I am not against fear, it is an absolutely necessary emotion. Fear keeps us safe. The issue I have with fear is that we are conditioning our daughters to have fear as a primary reaction when they experience something that is outside of their comfort zone. We say “boys will be boys” and we encourage our sons to play in the dirt, to climb a tree and then to jump from the tree, but we tell our daughters to be careful, to wash their hands and pour the tea. We set limits for them before they even try to break barriers because we believe that we are protecting them if we stop them.
But we aren’t protecting them. We are preventing growth and the ability to cope with hard situations. We are teaching them to step away from a high pressure situation instead of stepping up to the plate.
Studies tell us that only 3% of brain activity is conscious, and the remaining 97% of your brain is functioning at a subconscious level. That mere three percent is the doing portion of our life while the ninety-seven percent is the being. The majority of who we are is shaped by the very messages we are told as children, who we become as adults is dictated by the way we handle our circumstances and situations. As parents we have to open our children up, and push them out of their comfort zones. Let them make mistakes, and let them fall. The things our children learn when they skin their knee, have the ability to keep them from getting hurt in bigger ways later in life.
What we should be teaching our daughters, or just our children in general, is to push outside their comfort zone.

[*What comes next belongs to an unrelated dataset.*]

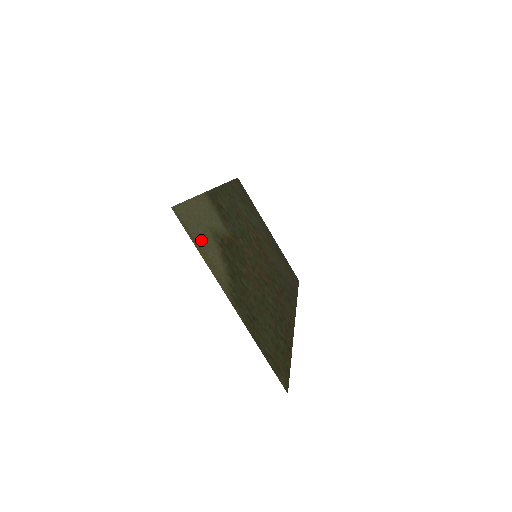
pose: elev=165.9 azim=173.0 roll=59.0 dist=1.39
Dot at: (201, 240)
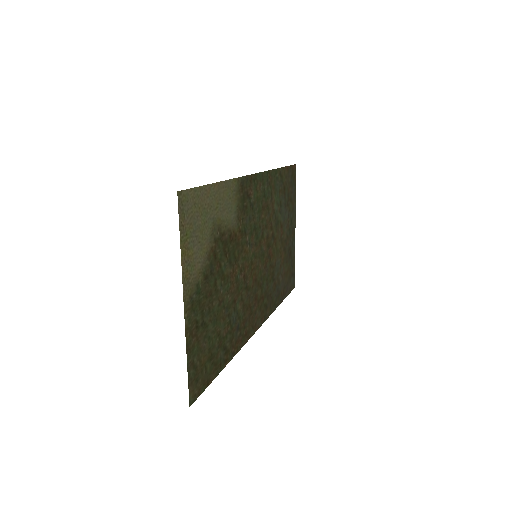
Dot at: (193, 232)
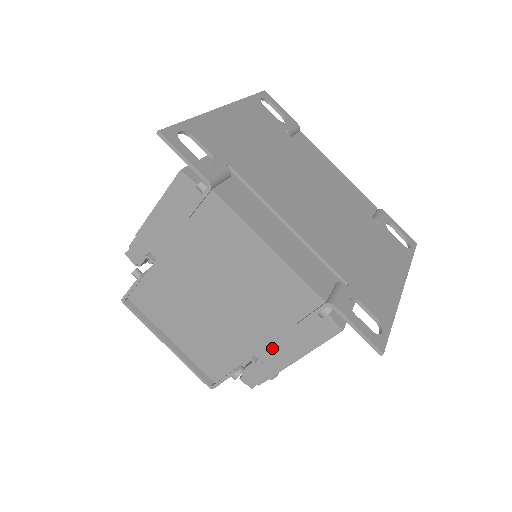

To think outside the box, and be brave. Bravery is learned, and because it is a learned skill it must be practiced. We as parents have to step back, take a breath, and encourage our daughters to climb that tree and then jump. We need to motivate them to ride a skateboard, nail a flip-kick or ollie, and to race against the boys not just cheer them on.
When we teach our children to operate in a bravery mindset instead of a fear mindset, they learn hazard/risk assessment, delayed gratification, confidence, and resilience, but most importantly they learn that they are able.